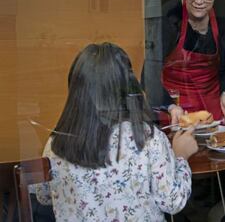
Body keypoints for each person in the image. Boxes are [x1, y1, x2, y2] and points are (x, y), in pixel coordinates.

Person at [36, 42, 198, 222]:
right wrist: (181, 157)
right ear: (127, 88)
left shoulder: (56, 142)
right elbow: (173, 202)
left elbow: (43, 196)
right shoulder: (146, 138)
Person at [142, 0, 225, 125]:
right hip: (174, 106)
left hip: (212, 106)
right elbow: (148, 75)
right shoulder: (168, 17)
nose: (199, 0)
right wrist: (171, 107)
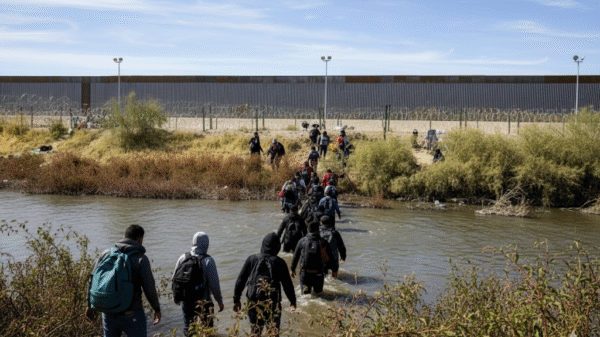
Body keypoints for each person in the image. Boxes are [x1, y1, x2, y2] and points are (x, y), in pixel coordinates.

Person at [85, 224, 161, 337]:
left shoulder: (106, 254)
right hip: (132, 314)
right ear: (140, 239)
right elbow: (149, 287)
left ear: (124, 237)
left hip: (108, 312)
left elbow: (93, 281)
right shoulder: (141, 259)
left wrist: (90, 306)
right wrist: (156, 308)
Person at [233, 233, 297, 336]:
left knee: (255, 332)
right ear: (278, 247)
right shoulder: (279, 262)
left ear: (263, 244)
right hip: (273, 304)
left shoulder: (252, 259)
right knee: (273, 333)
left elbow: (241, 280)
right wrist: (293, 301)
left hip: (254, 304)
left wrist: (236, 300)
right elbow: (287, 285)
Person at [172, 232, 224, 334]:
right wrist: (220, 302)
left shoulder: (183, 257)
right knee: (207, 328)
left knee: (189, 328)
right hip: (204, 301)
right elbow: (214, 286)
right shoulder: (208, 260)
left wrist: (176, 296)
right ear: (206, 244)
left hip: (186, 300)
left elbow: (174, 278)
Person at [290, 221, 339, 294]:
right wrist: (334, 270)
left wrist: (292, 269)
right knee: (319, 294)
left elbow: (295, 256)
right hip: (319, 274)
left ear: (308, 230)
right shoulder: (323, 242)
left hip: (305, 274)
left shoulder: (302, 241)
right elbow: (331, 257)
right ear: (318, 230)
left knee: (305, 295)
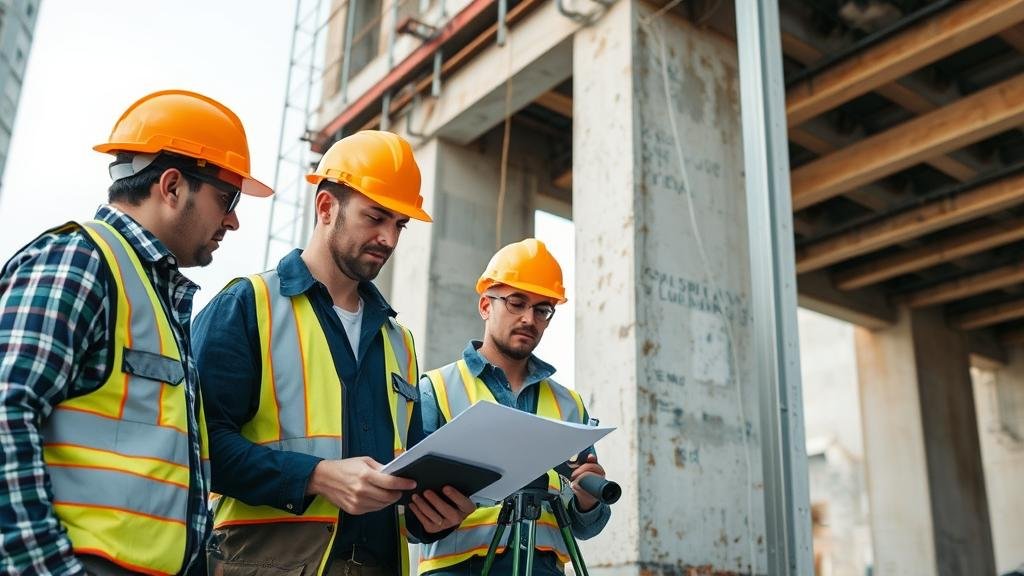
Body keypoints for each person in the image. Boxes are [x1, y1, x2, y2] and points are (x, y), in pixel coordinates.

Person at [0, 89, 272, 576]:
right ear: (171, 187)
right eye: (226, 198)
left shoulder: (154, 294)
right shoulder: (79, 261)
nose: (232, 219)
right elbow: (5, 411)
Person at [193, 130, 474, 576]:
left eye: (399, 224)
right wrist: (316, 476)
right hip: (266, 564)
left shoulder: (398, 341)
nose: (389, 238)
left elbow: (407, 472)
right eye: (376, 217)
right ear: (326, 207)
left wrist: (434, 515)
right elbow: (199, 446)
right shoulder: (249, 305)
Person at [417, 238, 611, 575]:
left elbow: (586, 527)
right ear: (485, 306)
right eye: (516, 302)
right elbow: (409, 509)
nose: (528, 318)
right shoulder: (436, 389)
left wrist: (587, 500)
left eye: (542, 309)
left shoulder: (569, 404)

--

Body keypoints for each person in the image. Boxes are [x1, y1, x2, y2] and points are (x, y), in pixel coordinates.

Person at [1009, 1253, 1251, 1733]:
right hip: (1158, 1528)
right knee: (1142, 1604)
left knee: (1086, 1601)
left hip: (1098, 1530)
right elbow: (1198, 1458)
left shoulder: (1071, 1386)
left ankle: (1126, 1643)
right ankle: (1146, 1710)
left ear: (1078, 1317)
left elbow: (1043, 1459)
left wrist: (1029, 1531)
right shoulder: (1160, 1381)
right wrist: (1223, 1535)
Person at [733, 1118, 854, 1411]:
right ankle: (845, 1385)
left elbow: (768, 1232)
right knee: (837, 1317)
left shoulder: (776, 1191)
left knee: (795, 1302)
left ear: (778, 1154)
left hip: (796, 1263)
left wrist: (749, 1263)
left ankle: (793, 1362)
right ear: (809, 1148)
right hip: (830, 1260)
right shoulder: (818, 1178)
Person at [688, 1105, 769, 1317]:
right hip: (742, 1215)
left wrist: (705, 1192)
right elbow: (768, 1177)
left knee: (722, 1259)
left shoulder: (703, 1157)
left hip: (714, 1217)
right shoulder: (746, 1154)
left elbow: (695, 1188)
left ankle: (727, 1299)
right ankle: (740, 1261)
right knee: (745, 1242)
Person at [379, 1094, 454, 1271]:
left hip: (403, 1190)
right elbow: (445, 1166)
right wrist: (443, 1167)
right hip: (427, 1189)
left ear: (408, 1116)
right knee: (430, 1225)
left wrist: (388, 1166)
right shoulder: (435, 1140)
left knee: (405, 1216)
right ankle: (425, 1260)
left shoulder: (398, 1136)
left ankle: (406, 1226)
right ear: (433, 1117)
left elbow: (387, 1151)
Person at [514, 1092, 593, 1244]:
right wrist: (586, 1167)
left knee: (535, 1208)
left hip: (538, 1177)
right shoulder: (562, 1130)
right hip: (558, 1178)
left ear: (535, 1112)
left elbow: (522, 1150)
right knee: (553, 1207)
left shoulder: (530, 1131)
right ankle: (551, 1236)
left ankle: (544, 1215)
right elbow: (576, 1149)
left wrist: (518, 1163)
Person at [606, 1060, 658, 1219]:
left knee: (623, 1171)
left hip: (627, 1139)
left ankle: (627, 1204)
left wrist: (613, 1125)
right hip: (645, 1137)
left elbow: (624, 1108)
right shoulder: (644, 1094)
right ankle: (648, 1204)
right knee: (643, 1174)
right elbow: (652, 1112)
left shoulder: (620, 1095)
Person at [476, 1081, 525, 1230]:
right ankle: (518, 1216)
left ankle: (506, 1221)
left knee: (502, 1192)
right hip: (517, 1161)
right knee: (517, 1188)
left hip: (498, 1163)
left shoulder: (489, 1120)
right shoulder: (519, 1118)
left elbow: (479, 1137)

* [Problem] In the records above, find the line with "right knee: (207, 328)" and the line with "left shoulder: (569, 404)". Write out exactly those lines and every one between, with no pictures and no other lines.

* [The completed task]
right knee: (207, 328)
left knee: (189, 328)
right hip: (204, 301)
right elbow: (214, 286)
right shoulder: (208, 260)
left wrist: (176, 296)
right ear: (206, 244)
left hip: (186, 300)
left elbow: (174, 278)
Person at [290, 221, 339, 294]:
right wrist: (334, 270)
left wrist: (292, 269)
right knee: (319, 294)
left elbow: (295, 256)
right hip: (319, 274)
left ear: (308, 230)
right shoulder: (323, 242)
left hip: (305, 274)
left shoulder: (302, 241)
right elbow: (331, 257)
right ear: (318, 230)
left knee: (305, 295)
Body keypoints for each person in the image. Boxes are [x1, y1, x2, y2] and points are (x, y), in pixel coordinates.

Person at [0, 89, 272, 576]:
right ear: (171, 187)
right eye: (226, 198)
left shoulder: (154, 294)
right shoulder: (79, 261)
nose: (232, 219)
right elbow: (5, 411)
Person at [193, 130, 474, 576]:
left eye: (399, 224)
right wrist: (316, 476)
right hip: (266, 564)
left shoulder: (398, 341)
nose: (389, 238)
left elbow: (407, 472)
right eye: (376, 217)
right ear: (326, 207)
left wrist: (434, 515)
right elbow: (199, 446)
right shoulder: (249, 305)
Person at [417, 238, 611, 575]:
left elbow: (586, 527)
right ear: (485, 306)
right eye: (516, 302)
right elbow: (409, 509)
nose: (528, 318)
right shoulder: (436, 389)
left wrist: (587, 500)
left eye: (542, 309)
left shoulder: (569, 404)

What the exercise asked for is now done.